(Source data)
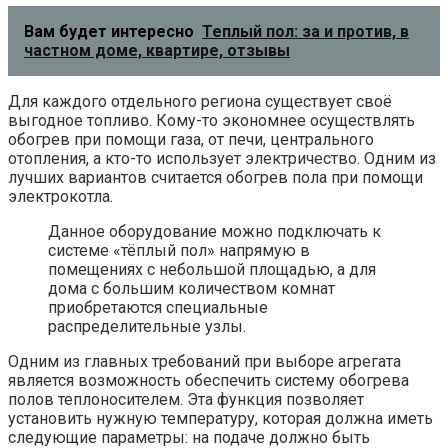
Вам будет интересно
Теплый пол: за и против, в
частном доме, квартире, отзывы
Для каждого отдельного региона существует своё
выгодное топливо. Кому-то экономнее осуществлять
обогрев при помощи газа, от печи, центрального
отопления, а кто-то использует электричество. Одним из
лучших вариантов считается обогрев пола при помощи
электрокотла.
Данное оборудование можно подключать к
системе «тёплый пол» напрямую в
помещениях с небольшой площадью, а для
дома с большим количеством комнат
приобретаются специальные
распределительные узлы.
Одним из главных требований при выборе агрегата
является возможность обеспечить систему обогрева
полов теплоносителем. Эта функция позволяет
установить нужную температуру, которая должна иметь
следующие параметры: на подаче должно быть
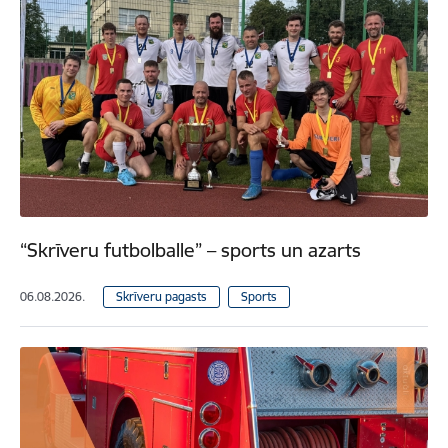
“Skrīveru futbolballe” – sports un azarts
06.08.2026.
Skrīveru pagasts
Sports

--

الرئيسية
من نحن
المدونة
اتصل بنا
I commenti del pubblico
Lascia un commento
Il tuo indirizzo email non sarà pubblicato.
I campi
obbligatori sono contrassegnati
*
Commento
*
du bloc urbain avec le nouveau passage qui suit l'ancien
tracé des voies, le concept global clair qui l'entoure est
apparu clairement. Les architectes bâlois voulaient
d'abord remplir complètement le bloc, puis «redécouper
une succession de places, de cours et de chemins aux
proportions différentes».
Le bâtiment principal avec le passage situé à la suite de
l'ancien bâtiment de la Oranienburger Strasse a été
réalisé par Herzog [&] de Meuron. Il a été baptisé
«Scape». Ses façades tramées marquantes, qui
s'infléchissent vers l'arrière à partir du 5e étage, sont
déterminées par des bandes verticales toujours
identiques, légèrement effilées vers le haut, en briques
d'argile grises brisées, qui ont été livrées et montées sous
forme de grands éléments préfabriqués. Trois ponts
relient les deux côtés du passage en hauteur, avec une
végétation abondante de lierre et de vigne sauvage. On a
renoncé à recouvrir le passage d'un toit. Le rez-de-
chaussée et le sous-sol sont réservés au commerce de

## TASK DIRECTIONS
Retype the entries above exactly, but only from the line containing "d'argile grises brisées, qui" through the line containing "chaussée et le", both included.

## RESPONSE TO THIS TASK
d'argile grises brisées, qui ont été livrées et montées sous
forme de grands éléments préfabriqués. Trois ponts
relient les deux côtés du passage en hauteur, avec une
végétation abondante de lierre et de vigne sauvage. On a
renoncé à recouvrir le passage d'un toit. Le rez-de-
chaussée et le sous-sol sont réservés au commerce de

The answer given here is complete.